By Redaksi 01 Agu 2024, 15:11:29 WIB DPRD Kutim
Pembangunan Bandara di Kutai Timur Tersendat Perizinan, DPRD Terus Suarakan Solusi

Keterangan Gambar : Yusuf T Silambi, anggota Komisi C DPRD Kutim


ANALOGNEWS.id, KUTAI TIMUR – Rencana pembangunan bandar udara (bandara) di Kutai Timur terus menjadi sorotan, terutama di kalangan anggota DPRD. Hingga kini, proyek tersebut belum menunjukkan perkembangan yang berarti, dengan salah satu hambatan utamanya adalah perizinan. Hal ini diungkapkan oleh Yusuf T Silambi, anggota Komisi C DPRD Kutim, yang menyoroti pentingnya percepatan pembangunan bandara tersebut.

Yusuf menjelaskan bahwa idealnya, bandara di Kutim sudah bisa terealisasi paling lambat tahun 2025. Namun, proses perizinan yang rumit menjadi kendala utama. Ia juga menekankan pentingnya menggunakan Anggaran Pendapatan dan Belanja Daerah (APBD) untuk pembangunan bandara ini, agar tidak tergantung pada landasan yang dimiliki PT Kaltim Prima Coal (KPC). Dengan demikian, bandara bisa digunakan secara mandiri tanpa terganggu oleh kepentingan pihak lain.

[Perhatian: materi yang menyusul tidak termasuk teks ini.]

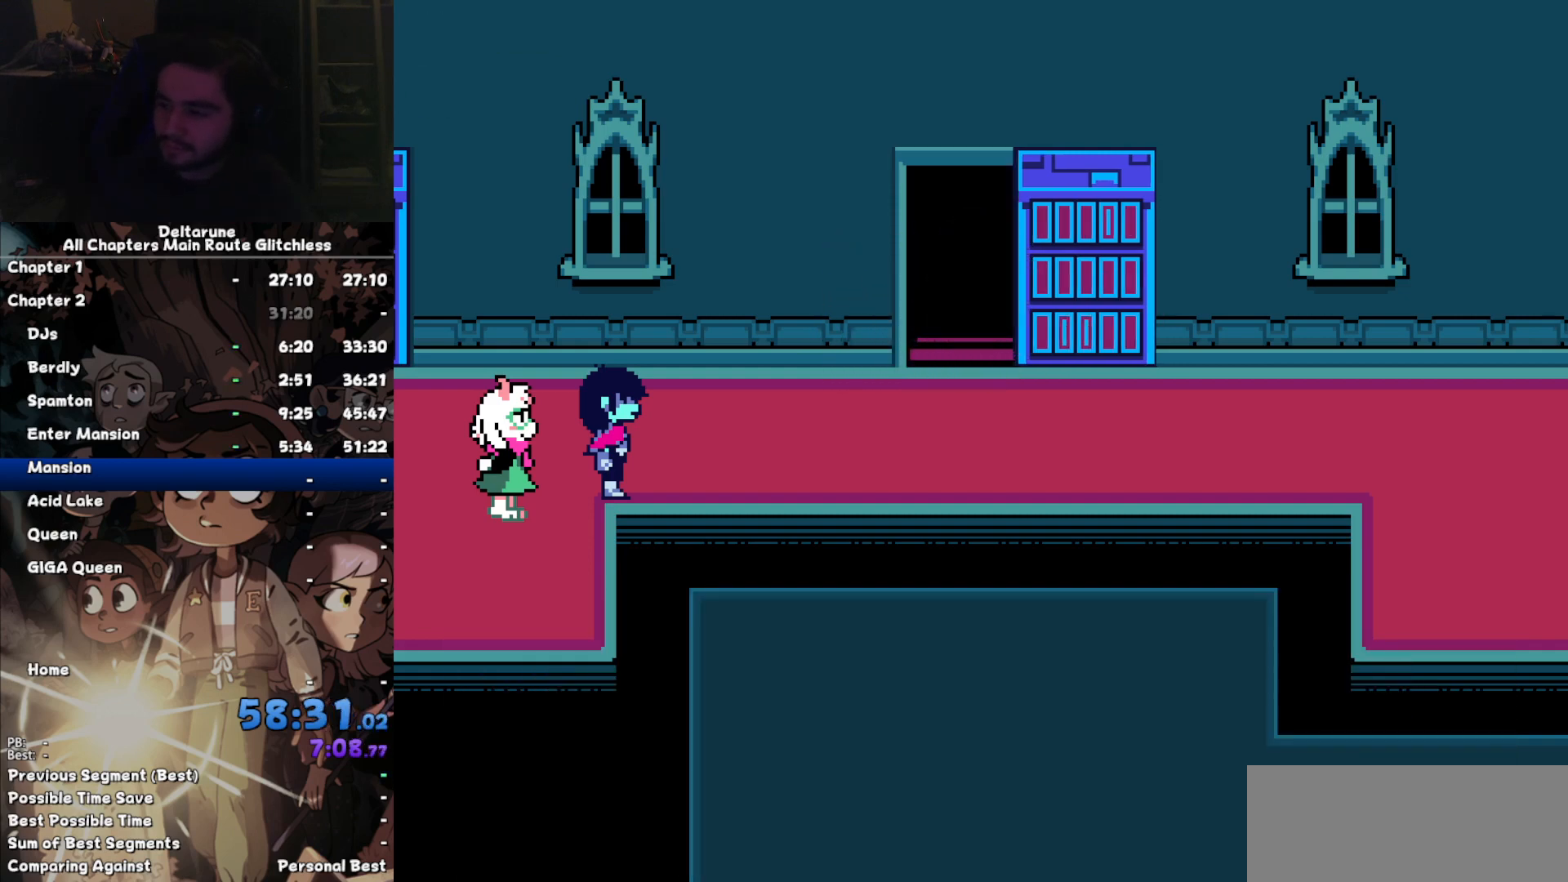
{"keys": ["right"], "events": [[34, "return", "down"], [334, "return", "up"], [367, "return", "down"], [467, "return", "up"]]}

"Pembangunan bandara sebaiknya melalui skema multi years agar lebih mudah direalisasikan. Meskipun selama ini PT KPC selalu membuka ruang kerja sama untuk penggunaan landasannya, saya sarankan pemerintah mencari lokasi baru untuk pembangunan bandara yang lebih mandiri," ujar Yusuf.

Baca Lainnya :

Dorongan serupa juga disampaikan oleh Jimmi, anggota DPRD Kutim lainnya. Ia melihat kehadiran bandara sebagai langkah penting untuk mendukung pembangunan daerah, terutama dengan adanya Ibu Kota Nusantara (IKN). Menurut Jimmi, bandara bukan hanya mempermudah akses ke lokasi yang jauh, tetapi juga berfungsi sebagai pintu masuk dan keluar untuk kegiatan ekonomi, baik lokal maupun antar daerah.

"Bandara akan membawa banyak dampak positif, bukan hanya sebagai sarana transportasi, tapi juga akan mempengaruhi perekonomian dunia, pola mobilitas, dan hubungan sosial. Pemerintah perlu segera mencari solusi agar pembangunan ini bisa terwujud," tegas politikus Partai Keadilan Sejahtera (PKS) tersebut.

Jimmi berharap pemerintah dapat segera mengatasi kendala perizinan agar masyarakat Kutim bisa menikmati transportasi udara yang lebih cepat dan efisien. "Masyarakat sangat menginginkan bandara ini, semoga bisa segera diwujudkan," pungkasnya. (Adv)



Views: 471




Write a Facebook Comment

Tuliskan Komentar anda dari account Facebook

View all comments

Write a comment

Loading....


Kanan - Iklan Sidebar

Temukan juga kami di

Ikuti kami di facebook, twitter, Instagram, Youtube dan dapatkan informasi terbaru dari kami disana.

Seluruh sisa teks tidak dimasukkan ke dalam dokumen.